## [To do]
Turn every line of text in the items below into a JSON list of strings, one string per line, skipping any blank lines.
(Source material begins)
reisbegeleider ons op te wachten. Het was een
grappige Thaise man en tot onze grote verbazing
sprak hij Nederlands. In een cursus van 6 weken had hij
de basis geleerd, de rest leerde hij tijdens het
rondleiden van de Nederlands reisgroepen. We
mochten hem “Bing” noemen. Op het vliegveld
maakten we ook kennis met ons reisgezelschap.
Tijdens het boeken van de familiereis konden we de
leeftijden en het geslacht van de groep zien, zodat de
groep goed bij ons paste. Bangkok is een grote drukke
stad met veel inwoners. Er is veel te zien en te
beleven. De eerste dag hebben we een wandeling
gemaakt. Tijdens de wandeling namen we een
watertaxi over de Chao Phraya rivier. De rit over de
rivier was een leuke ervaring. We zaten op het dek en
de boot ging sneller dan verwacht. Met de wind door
(Source material ends)
## [The completed task]
[
  "reisbegeleider ons op te wachten. Het was een",
  "grappige Thaise man en tot onze grote verbazing",
  "sprak hij Nederlands. In een cursus van 6 weken had hij",
  "de basis geleerd, de rest leerde hij tijdens het",
  "rondleiden van de Nederlands reisgroepen. We",
  "mochten hem “Bing” noemen. Op het vliegveld",
  "maakten we ook kennis met ons reisgezelschap.",
  "Tijdens het boeken van de familiereis konden we de",
  "leeftijden en het geslacht van de groep zien, zodat de",
  "groep goed bij ons paste. Bangkok is een grote drukke",
  "stad met veel inwoners. Er is veel te zien en te",
  "beleven. De eerste dag hebben we een wandeling",
  "gemaakt. Tijdens de wandeling namen we een",
  "watertaxi over de Chao Phraya rivier. De rit over de",
  "rivier was een leuke ervaring. We zaten op het dek en",
  "de boot ging sneller dan verwacht. Met de wind door"
]